Elizabeth Plater-Zyberk, dean of the College of Architecture at the University of Miami and a founder of the new urbanism movement, says it takes more: Without bold regional and state planning for preservation and transportation, new towns like Harmony or Nocatee are little better than traditional subdivisions. New urbanism "isn't a fad that can work in isolation," she says. "It's a principle."
Of all the counties struggling with these issues, only Sarasota, which is developing a plan for growth east of I-75, seems to be a step ahead of developers, says Janet Bowman, the legal director of 1,000 Friends of Florida. Franklin and Gulf, on the other hand, are scrambling to update land-use plans in reaction to St. Joe's new towns. "It's admirable that Sarasota County is having this discussion before Arvida or Lennar came knocking," Bowman says.
Wright, the Osceola County planning director, says he intends to ask commissioners to launch a corridor study of the U.S. 192 area between St. Cloud and Harmony so that further development is "not piecemeal." Eventually, he envisions a combination of neighborhoods, groceries, restaurants and medical offices that will set southeastern Osceola apart from the tourist-clogged sprawl associated with Kissimmee.
The one thing that seems sure not to happen in the strip between St. Cloud and Harmony is the large-scale preservation environmentalists would like to see. With Osceola projected to grow faster than any other county in central Florida over the next five years, the question is how growth will proceed -- not whether.
University of Florida professor Pierce Jones, with the Florida Energy Extension Service, has been working with the Lentzes for three years on a plan that will make Harmony the largest development in Florida to achieve Energy Star compliance, a rating that means homes are 30% more efficient than most.

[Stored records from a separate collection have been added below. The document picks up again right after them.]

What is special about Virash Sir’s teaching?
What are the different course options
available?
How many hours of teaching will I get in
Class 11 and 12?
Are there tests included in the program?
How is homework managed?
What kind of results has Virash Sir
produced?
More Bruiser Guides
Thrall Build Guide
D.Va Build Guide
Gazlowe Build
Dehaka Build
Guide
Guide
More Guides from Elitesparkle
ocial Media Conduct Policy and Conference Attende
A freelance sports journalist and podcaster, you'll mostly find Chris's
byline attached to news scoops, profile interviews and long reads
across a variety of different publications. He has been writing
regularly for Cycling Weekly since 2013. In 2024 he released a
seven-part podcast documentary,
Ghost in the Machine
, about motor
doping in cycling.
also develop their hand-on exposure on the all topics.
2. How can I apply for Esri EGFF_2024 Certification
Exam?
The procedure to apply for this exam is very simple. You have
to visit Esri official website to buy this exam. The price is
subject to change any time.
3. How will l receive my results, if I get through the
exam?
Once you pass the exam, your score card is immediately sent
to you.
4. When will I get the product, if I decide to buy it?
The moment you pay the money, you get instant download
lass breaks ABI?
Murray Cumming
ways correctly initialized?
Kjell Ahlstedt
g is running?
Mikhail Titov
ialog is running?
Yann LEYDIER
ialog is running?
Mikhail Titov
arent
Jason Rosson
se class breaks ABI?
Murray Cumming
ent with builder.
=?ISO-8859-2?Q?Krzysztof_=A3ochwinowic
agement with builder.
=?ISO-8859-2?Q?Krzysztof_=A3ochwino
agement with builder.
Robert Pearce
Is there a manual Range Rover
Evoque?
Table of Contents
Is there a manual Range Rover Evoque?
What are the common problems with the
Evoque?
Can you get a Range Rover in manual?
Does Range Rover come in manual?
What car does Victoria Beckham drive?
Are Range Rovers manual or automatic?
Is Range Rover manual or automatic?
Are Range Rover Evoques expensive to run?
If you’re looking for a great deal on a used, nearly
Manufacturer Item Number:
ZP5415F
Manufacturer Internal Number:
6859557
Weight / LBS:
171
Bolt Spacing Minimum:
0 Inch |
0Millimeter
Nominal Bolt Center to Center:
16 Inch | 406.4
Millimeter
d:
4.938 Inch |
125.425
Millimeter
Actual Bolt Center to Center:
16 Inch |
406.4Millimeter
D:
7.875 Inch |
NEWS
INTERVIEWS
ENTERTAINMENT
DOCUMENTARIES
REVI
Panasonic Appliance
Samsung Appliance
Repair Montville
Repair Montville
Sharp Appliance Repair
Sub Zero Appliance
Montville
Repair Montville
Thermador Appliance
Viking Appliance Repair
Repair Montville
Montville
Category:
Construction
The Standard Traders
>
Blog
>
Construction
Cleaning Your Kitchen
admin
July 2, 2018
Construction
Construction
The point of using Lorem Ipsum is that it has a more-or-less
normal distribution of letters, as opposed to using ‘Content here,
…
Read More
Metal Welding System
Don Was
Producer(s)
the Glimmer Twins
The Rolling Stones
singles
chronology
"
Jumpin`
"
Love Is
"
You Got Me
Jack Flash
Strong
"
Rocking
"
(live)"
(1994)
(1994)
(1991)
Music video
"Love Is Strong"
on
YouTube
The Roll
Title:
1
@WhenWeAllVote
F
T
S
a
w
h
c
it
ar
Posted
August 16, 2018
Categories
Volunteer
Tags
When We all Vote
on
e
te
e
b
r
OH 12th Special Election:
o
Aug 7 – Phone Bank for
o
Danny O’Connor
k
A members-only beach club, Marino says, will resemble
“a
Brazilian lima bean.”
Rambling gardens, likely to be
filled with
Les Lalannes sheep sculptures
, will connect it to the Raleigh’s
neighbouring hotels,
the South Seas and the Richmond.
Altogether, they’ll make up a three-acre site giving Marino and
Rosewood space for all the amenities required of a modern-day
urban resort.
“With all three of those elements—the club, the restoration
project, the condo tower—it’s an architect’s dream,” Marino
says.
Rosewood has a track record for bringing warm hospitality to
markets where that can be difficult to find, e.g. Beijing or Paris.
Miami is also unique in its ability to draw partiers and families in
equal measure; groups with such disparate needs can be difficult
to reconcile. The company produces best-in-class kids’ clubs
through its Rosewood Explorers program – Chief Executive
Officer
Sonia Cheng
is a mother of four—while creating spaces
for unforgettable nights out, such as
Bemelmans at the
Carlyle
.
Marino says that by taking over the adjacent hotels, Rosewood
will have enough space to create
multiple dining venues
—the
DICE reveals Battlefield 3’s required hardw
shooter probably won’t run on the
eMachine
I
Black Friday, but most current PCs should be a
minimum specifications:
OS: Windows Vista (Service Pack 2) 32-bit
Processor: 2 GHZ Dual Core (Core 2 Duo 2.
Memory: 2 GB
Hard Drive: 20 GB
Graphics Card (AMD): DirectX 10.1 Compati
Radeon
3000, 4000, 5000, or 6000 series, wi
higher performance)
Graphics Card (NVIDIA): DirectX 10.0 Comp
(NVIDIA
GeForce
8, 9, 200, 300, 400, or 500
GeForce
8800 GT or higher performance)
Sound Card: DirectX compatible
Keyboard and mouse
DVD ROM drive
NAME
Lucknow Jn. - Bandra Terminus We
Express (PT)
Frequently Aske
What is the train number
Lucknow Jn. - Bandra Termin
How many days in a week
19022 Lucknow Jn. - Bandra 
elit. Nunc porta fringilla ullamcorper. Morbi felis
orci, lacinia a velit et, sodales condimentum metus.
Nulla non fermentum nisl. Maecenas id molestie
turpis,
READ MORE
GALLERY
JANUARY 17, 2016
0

Jones grew up in Melbourne and traveled on U.S. 192 when its bridges were made of wood. "The thing people don't understand is that Harmony is doing many, many things it simply doesn't have to do," he says. "They are going to preserve lakes and land and energy for all of us; they are going to make money doing it; and they are going to inspire other developers to do it. Rather than beat on them, I think we should join them."